Assignment:
Could you give the data that follows again exactly, without its pictures?

[Data extracted from a collection]
========

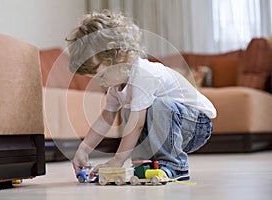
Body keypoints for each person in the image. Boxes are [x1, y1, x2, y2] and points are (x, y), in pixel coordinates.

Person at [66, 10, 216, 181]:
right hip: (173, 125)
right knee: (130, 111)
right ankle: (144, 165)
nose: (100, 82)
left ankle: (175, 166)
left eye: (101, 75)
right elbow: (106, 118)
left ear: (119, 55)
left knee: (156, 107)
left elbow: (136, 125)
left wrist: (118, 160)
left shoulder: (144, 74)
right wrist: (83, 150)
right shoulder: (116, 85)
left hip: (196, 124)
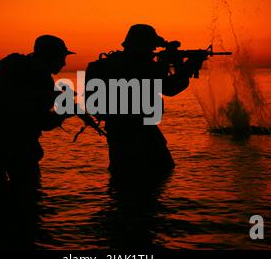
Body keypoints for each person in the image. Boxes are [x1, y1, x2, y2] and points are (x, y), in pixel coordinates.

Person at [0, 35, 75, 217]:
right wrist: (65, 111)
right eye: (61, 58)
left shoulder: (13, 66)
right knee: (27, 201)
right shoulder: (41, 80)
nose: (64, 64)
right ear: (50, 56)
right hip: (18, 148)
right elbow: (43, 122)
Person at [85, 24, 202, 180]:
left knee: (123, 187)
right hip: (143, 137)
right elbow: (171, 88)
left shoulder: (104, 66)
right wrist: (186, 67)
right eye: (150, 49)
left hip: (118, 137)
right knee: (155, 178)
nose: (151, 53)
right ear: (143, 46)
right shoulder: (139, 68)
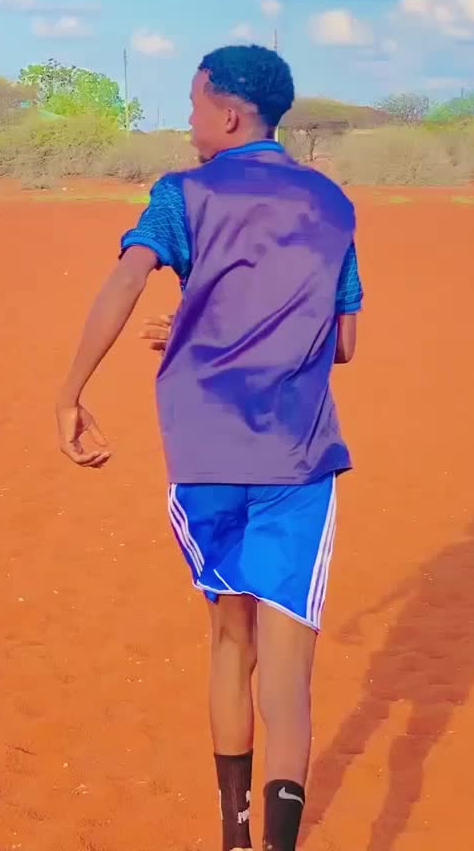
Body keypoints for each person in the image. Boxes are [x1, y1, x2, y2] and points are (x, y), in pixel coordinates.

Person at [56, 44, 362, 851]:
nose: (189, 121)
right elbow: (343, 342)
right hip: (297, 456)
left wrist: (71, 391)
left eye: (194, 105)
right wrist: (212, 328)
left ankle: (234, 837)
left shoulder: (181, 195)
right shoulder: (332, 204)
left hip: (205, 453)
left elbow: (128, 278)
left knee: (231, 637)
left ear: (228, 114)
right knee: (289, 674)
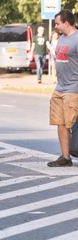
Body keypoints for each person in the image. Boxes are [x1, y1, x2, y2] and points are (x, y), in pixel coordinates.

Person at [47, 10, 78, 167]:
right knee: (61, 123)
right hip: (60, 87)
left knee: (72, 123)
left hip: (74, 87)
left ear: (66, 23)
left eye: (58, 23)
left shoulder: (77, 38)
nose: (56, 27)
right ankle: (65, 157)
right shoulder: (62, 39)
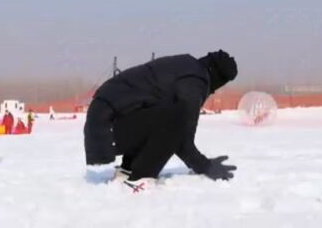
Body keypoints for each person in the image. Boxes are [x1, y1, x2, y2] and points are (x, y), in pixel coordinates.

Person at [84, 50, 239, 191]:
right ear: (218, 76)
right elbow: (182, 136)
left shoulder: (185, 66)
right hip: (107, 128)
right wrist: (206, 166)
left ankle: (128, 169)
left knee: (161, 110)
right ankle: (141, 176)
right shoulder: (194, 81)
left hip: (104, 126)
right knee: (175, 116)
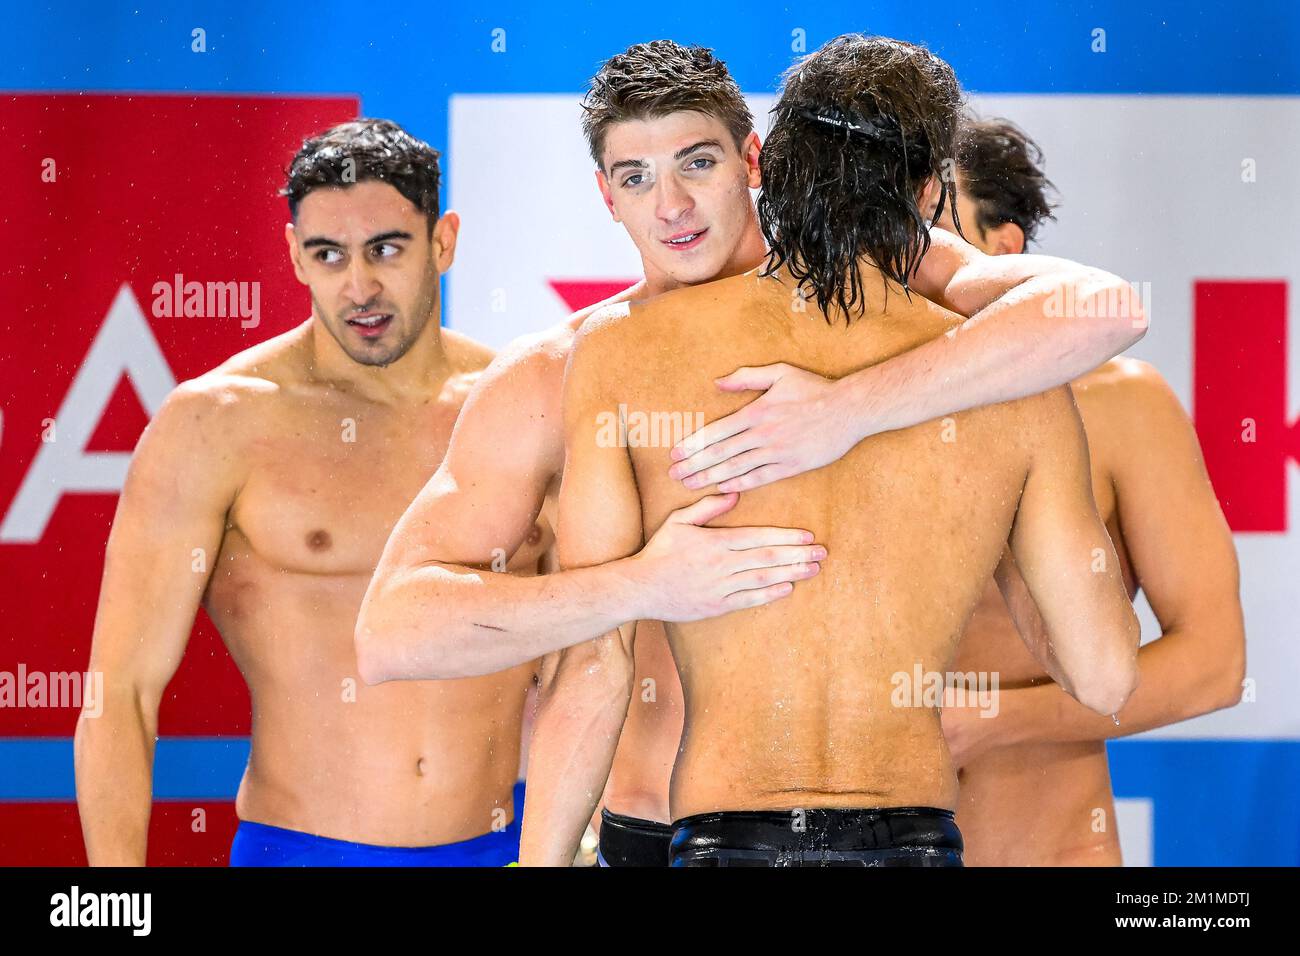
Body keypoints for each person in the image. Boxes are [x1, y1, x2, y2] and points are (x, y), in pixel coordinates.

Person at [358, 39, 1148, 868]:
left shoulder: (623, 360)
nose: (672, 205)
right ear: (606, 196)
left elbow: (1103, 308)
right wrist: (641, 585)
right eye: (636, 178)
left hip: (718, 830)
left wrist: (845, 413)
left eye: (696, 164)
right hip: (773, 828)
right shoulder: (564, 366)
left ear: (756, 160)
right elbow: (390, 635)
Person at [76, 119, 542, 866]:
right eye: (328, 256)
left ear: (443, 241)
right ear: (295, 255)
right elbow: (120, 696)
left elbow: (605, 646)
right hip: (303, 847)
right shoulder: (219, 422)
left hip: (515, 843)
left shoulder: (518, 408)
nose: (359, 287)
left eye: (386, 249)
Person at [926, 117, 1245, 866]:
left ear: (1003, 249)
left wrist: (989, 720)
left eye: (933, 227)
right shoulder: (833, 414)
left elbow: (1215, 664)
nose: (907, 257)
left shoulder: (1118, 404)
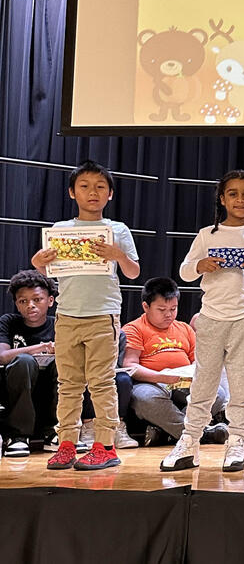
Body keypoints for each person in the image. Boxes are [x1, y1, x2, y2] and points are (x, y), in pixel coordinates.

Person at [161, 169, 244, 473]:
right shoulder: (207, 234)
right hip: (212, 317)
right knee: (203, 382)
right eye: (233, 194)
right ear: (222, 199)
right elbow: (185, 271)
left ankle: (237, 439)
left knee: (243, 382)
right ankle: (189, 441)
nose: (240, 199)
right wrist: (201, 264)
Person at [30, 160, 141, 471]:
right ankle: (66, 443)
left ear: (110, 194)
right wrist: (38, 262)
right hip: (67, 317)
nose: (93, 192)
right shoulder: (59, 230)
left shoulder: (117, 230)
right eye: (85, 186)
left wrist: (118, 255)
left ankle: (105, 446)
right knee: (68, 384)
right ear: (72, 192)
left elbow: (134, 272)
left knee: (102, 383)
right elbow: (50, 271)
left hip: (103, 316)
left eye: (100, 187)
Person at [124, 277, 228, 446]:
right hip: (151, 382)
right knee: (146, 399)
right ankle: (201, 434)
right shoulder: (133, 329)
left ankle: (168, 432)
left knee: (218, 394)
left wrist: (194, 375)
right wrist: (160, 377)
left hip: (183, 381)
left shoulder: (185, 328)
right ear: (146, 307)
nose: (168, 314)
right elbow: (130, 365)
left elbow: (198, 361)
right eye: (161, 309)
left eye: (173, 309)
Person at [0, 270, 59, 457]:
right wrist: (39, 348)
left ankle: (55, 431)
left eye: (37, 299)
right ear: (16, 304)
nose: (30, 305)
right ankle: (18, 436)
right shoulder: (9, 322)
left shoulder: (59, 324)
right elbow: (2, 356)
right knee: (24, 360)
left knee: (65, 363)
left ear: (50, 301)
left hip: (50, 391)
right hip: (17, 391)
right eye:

========

Solution to this problem:
Body keypoints for each person in the image. Boxes are [x1, y1, x2, y2] and points are (x, y), in pixel coordinates.

Person at [66, 10, 216, 181]:
right hip: (173, 125)
right knee: (130, 111)
right ankle: (144, 165)
nose: (100, 82)
left ankle: (175, 166)
left eye: (101, 75)
right elbow: (106, 118)
left ear: (119, 55)
left knee: (156, 107)
left elbow: (136, 125)
left wrist: (118, 160)
left shoulder: (144, 74)
right wrist: (83, 150)
right shoulder: (116, 85)
left hip: (196, 124)
Body keypoints for each person in the image. Boxes are [x1, y1, x2, y2] and points are (x, y), in pixel coordinates.

Person at [0, 35, 75, 217]:
right wrist: (65, 111)
right eye: (61, 58)
left shoulder: (13, 66)
right knee: (27, 201)
right shoulder: (41, 80)
nose: (64, 64)
right ear: (50, 56)
right hip: (18, 148)
right elbow: (43, 122)
Person at [85, 24, 202, 180]:
left knee: (123, 187)
right hip: (143, 137)
right elbow: (171, 88)
left shoulder: (104, 66)
right wrist: (186, 67)
right eye: (150, 49)
left hip: (118, 137)
right knee: (155, 178)
nose: (151, 53)
right ear: (143, 46)
right shoulder: (139, 68)
Body keypoints for each person in the image. Boxes are [x1, y1, x2, y2] and points are (x, y), in pixel coordinates.

Person at [56, 44, 362, 851]:
nose: (189, 121)
right elbow: (343, 342)
right hip: (297, 456)
left wrist: (71, 391)
left eye: (194, 105)
right wrist: (212, 328)
left ankle: (234, 837)
left shoulder: (181, 195)
right shoulder: (332, 204)
left hip: (205, 453)
left elbow: (128, 278)
left knee: (231, 637)
left ear: (228, 114)
right knee: (289, 674)
Body keypoints for each person in the image. Boxes are [x1, y1, x2, y2] and points are (x, y), in pixel coordinates.

Person at [47, 10, 78, 167]:
right knee: (61, 123)
right hip: (60, 87)
left knee: (72, 123)
left hip: (74, 87)
left ear: (66, 23)
left eye: (58, 23)
left shoulder: (77, 38)
nose: (56, 27)
right ankle: (65, 157)
right shoulder: (62, 39)
Body keypoints for each person in the image. Boxes are [x1, y1, x2, y2] and points are (x, y), in pixel coordinates.

Person at [84, 50, 239, 191]:
right ear: (218, 76)
right elbow: (182, 136)
left shoulder: (185, 66)
right hip: (107, 128)
right wrist: (206, 166)
left ankle: (128, 169)
left knee: (161, 110)
right ankle: (141, 176)
right shoulder: (194, 81)
left hip: (104, 126)
right knee: (175, 116)
Body keypoints for each person in the image. Boxes are [x1, y1, x2, y2] and points are (x, y), in pixel coordinates.

Person at [358, 39, 1148, 868]:
left shoulder: (623, 360)
nose: (672, 205)
right ear: (606, 196)
left elbow: (1103, 308)
right wrist: (641, 585)
right eye: (636, 178)
left hip: (718, 830)
left wrist: (845, 413)
left eye: (696, 164)
right hip: (773, 828)
right shoulder: (564, 366)
left ear: (756, 160)
right elbow: (390, 635)
Person at [76, 119, 542, 866]:
right eye: (328, 256)
left ear: (443, 241)
right ear: (295, 255)
right elbow: (120, 696)
left elbow: (605, 646)
right hip: (303, 847)
right shoulder: (219, 422)
left hip: (515, 843)
left shoulder: (518, 408)
nose: (359, 287)
left eye: (386, 249)
Person at [926, 117, 1245, 866]:
left ear: (1003, 249)
left wrist: (989, 720)
left eye: (933, 227)
right shoulder: (833, 414)
left elbow: (1215, 664)
nose: (907, 257)
left shoulder: (1118, 404)
Body keypoints for each person in the image. Boxes are [x1, y1, x2, y2] and points are (x, y), in pixel coordinates.

Person at [161, 169, 244, 473]:
right shoulder: (207, 234)
right hip: (212, 317)
right knee: (203, 382)
right eye: (233, 194)
right ear: (222, 199)
right elbow: (185, 271)
left ankle: (237, 439)
left knee: (243, 382)
right ankle: (189, 441)
nose: (240, 199)
right wrist: (201, 264)
Person at [30, 160, 141, 471]:
right ankle: (66, 443)
left ear: (110, 194)
right wrist: (38, 262)
right hip: (67, 317)
nose: (93, 192)
right shoulder: (59, 230)
left shoulder: (117, 230)
right eye: (85, 186)
left wrist: (118, 255)
left ankle: (105, 446)
right knee: (68, 384)
right ear: (72, 192)
left elbow: (134, 272)
left knee: (102, 383)
right elbow: (50, 271)
left hip: (103, 316)
left eye: (100, 187)
Person at [124, 277, 228, 446]:
right hip: (151, 382)
right knee: (146, 399)
right ankle: (201, 434)
right shoulder: (133, 329)
left ankle: (168, 432)
left knee: (218, 394)
left wrist: (194, 375)
right wrist: (160, 377)
left hip: (183, 381)
left shoulder: (185, 328)
right ear: (146, 307)
nose: (168, 314)
right elbow: (130, 365)
left elbow: (198, 361)
right eye: (161, 309)
left eye: (173, 309)
Person at [0, 270, 59, 457]:
right wrist: (39, 348)
left ankle: (55, 431)
left eye: (37, 299)
right ear: (16, 304)
nose: (30, 305)
right ankle: (18, 436)
right shoulder: (9, 322)
left shoulder: (59, 324)
right elbow: (2, 356)
right knee: (24, 360)
left knee: (65, 363)
left ear: (50, 301)
left hip: (50, 391)
right hip: (17, 391)
right eye:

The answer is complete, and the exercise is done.